Le ministère du Travail a autorisé le licenciement des salariés protégés (représentants syndicaux ou délégués du personnel) de l'usine Whirlpool d'Amiens, symbole des délocalisations industrielles, considérant que le motif économique est établi, a-t-on appris mardi 14 mai de sources concordantes.
La décision du ministère du Travail va à l'encontre de celle de l'inspection du travail, qui avait refusé à l'été 2018 leur licenciement, considérant que ce motif n'était pas avéré. Dans une lettre transmise à l'un des salariés concernés en date du 10 mai que l'AFP a consultée, la direction générale du Travail estime que "l'employeur démontre l'existence de menaces concrètes et tangibles pesant sur la compétitivité du groupe Whirpool (...) nécessitant une réorganisation de l'entreprise".

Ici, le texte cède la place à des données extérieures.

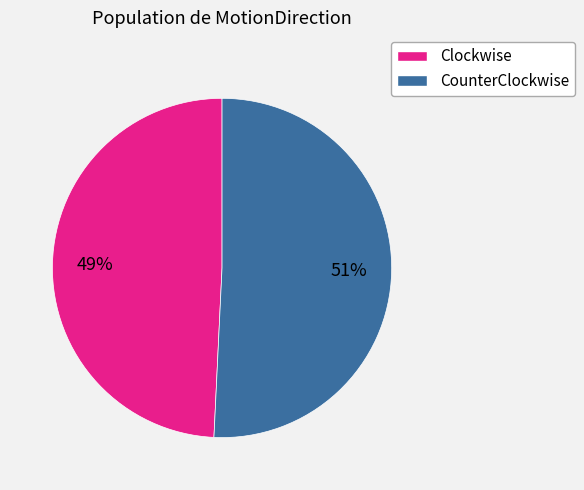

To the nearest percent, what is the average slice percentage?

50%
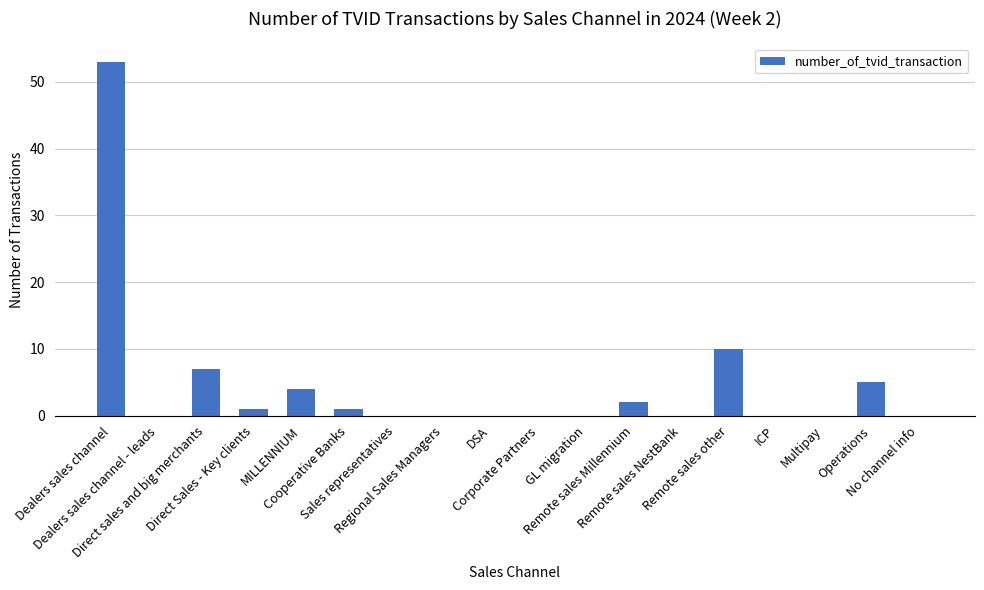

Reading right to left, list all the values displayed in this chart.

No channel info=0	Operations=5	Multipay=0	ICP=0	Remote sales other=10	Remote sales NestBank=0	Remote sales Millennium=2	GL migration=0	Corporate Partners=0	DSA=0	Regional Sales Managers=0	Sales representatives=0	Cooperative Banks=1	MILLENNIUM=4	Direct Sales - Key clients=1	Direct sales and big merchants=7	Dealers sales channel - leads=0	Dealers sales channel=53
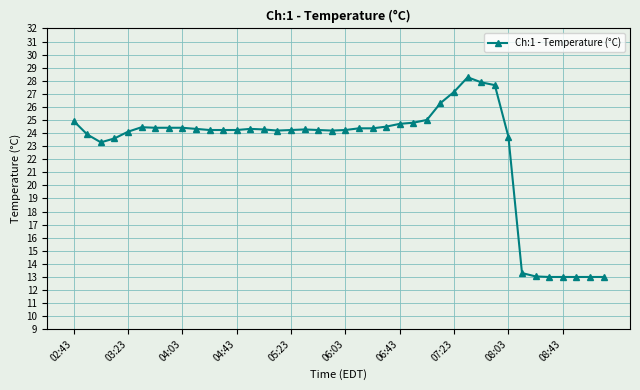

What is the value of the 39th point from the left?

13.0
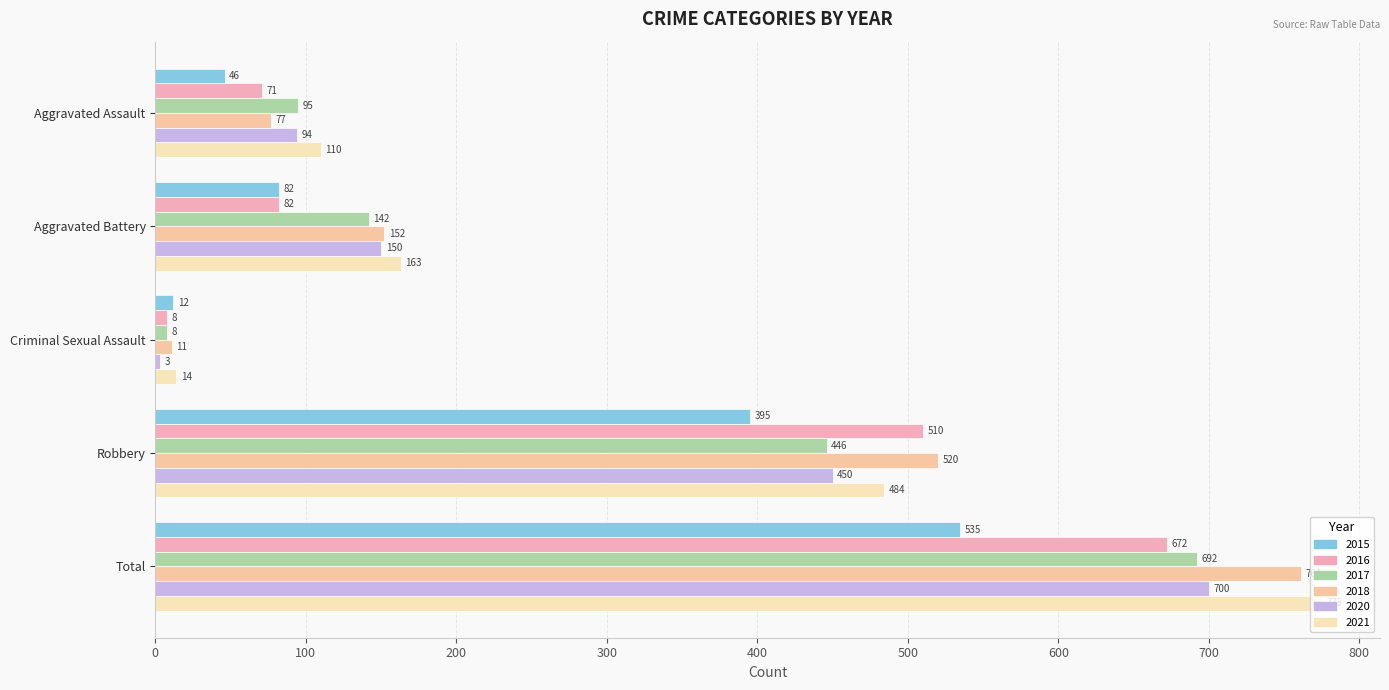

Reading right to left, transcribe all the data shown in this chart.

2015: 535	395	12	82	46
2016: 672	510	8	82	71
2017: 692	446	8	142	95
2018: 761	520	11	152	77
2020: 700	450	3	150	94
2021: 775	484	14	163	110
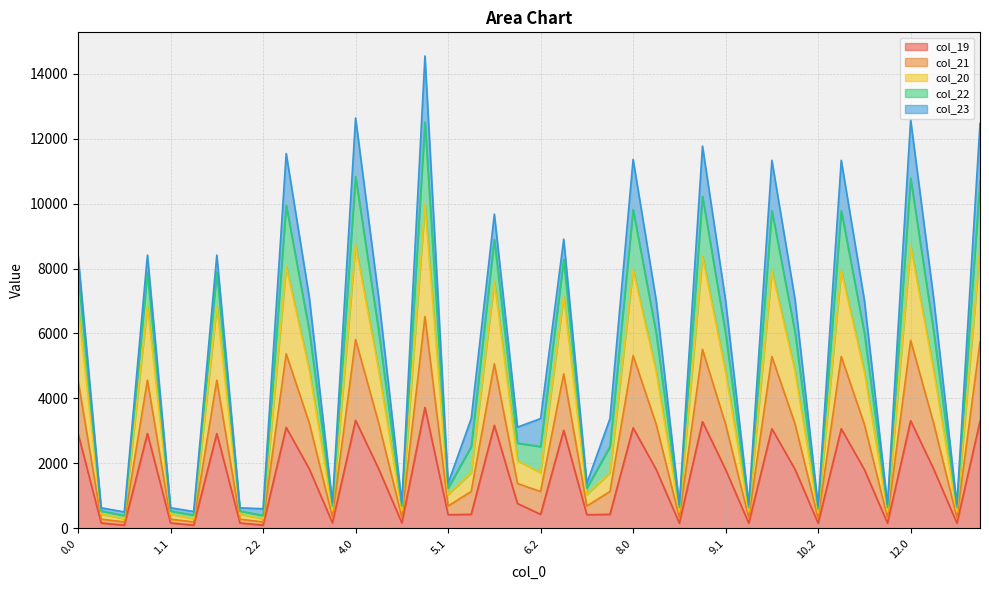

How many interior local valleys does the col_20 series have?

13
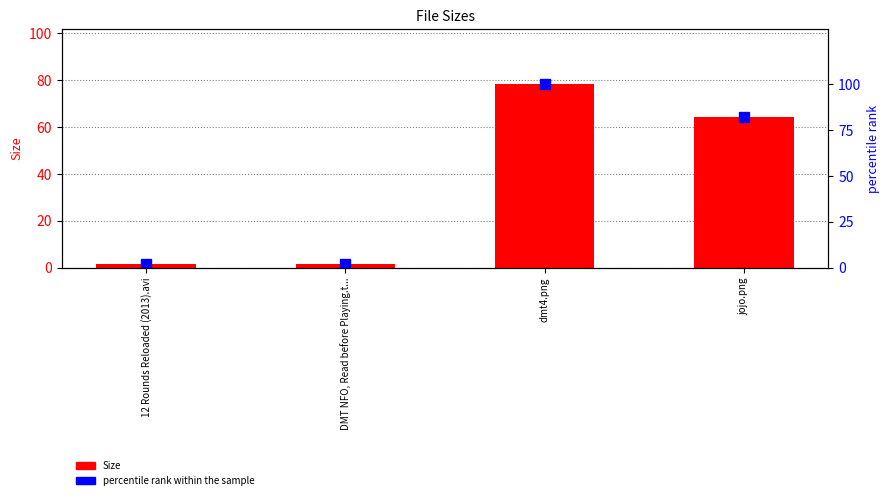

What is the sum of all percentile rank within the sample values?

185.9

"Par conséquent, la cause économique alléguée à l'appui de la demande d'autorisation de licenciement est établie (...) Le licenciement de M. X est autorisé", ajoute-elle, faisant valoir entre autres que la part de marché mondial de Whirpool est passée de 17% en 2014 à 15% en 2016. Le directeur général du Travail, agissant "pour la ministre", prend en compte le secteur d'activité du groupe au niveau européen.
"On est tous consternés"
"De manière complètement hallucinante", la ministre du Travail Muriel Pénicaud "a considéré, et elle est bien la seule, qu'il y a un motif économique pour licencier les salariés protégés de Whirlpool à Amiens", a fustigé auprès de l'AFP Me Fiodor Rilov, avocat des ex-salariés. Selon lui, cette décision concernerait une trentaine de personnes. "On est tous totalement consternés", a-t-il ajouté, annonçant attaquer la décision devant le tribunal administratif."Whirlpool va réussir à se dédouaner grâce au gouvernement Macron", a déploré dans un communiqué transmis à l'AFP la CGT de l'usine. Contactés par téléphone, les représentants syndicaux affirment attendre le courrier officier avant de réagir à la nouvelle. Associés à la réindustrialisation du site dans l'accord signé, ils pourraient être laissés pour compte.
Un symbole de la délocalisation industrielle
L'usine qui employait 246 salariés a fermé le 31 mai 2018 et sa production a été délocalisée à Łódź en Pologne. La société WN du Picard Nicolas Decayeux a toutefois repris environ 160 salariés. Le groupe américain avait justifié la fermeture, annoncée en janvier 2017, au nom de "la sauvegarde de la compétitivité" dans un contexte "de plus en plus concurrentiel".La lutte des salariés, alors en grève, s'était invitée dans la campagne présidentielle 2017 avec une passe d'armes sur place entre Emmanuel Macron et Marine Le Pen durant l'entre-deux-tours.